In the case of King Edward VIII the answer comes through loud and clear. During the days of the coronation crisis his future American wife, Wallis Warfield Simpson, kept telling him, in letters and on the telephone, ``Remember, you are the King.''

But being King in Britain in those days was one thing in government reality and another thing in Mrs. Simpson's mind, and to some extent in the King's mind. Neither of them had been students of British constitutional history. Did either of them even remember that one English King, Charles I, lost his head on the scaffold, for insisting on ``being King.'' By the time of Edward VIII, being King in England was having what Teddy Roosevelt called ``a bully pulpit.''

People listened to what King Edward VIII had to say. He was front page news. But power of decision had long since passed to the Houses of Parliament. The King could persuade, sometimes. He could not command. Wallis Warfield Simpson and Edward Windsor spent the balance of their lives in expensive futility. They had misread the power of the office.

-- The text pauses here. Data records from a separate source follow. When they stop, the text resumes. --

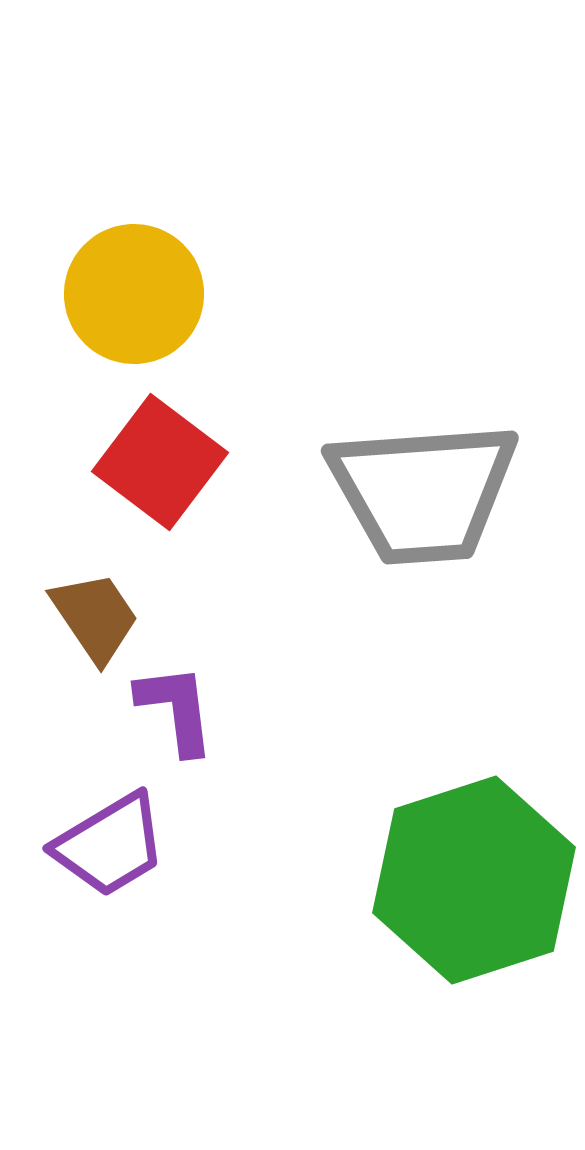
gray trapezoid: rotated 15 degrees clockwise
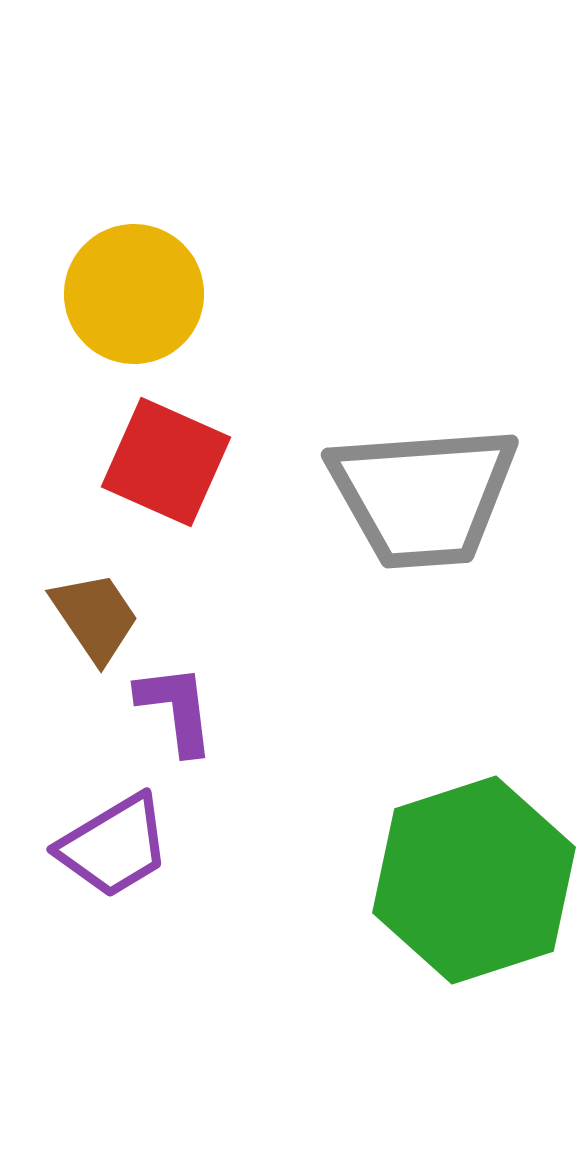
red square: moved 6 px right; rotated 13 degrees counterclockwise
gray trapezoid: moved 4 px down
purple trapezoid: moved 4 px right, 1 px down
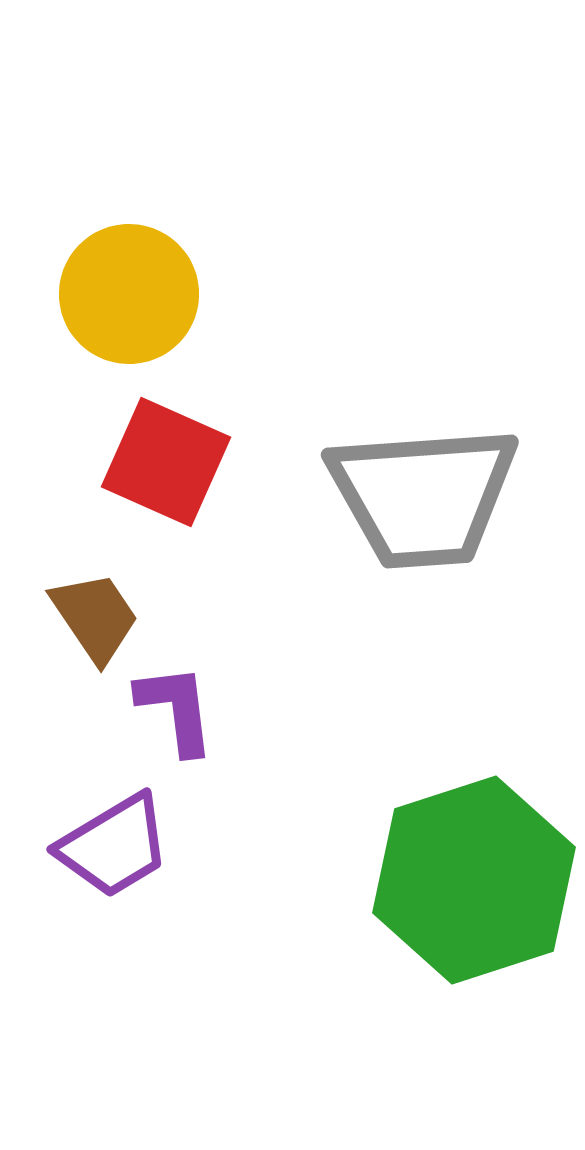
yellow circle: moved 5 px left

Written all through the record of the Iran-contra affair is evidence of misreading the power of the office. From the President on down through his successive national security advisers, his director of central intelligence, Col. Oliver North and the scores of those who ran clandestine airlines to funnel secret funds to illegal counterrevolutionaries, there ran a general assumption that the President had the authority and the right to do all such things.

He was President. He wanted the contras supplied. He told his aides to do it. They did it. US Ambassador to Costa Rica, Lewis A. Tambs, was the perfect lieutenant for Reagan. In his own words ``when you take the King's shilling, you do what the King says.'' He never read the law, or thought about it. He did as he was told.

In the minds of everyone associated with the operation there was an assumption that what the President wanted to do was automatically legal and right, and to be done. They ignored the facts of the American political system. One such fact is that it is a system of checks and balances. The president can command only with the consent of the Congress.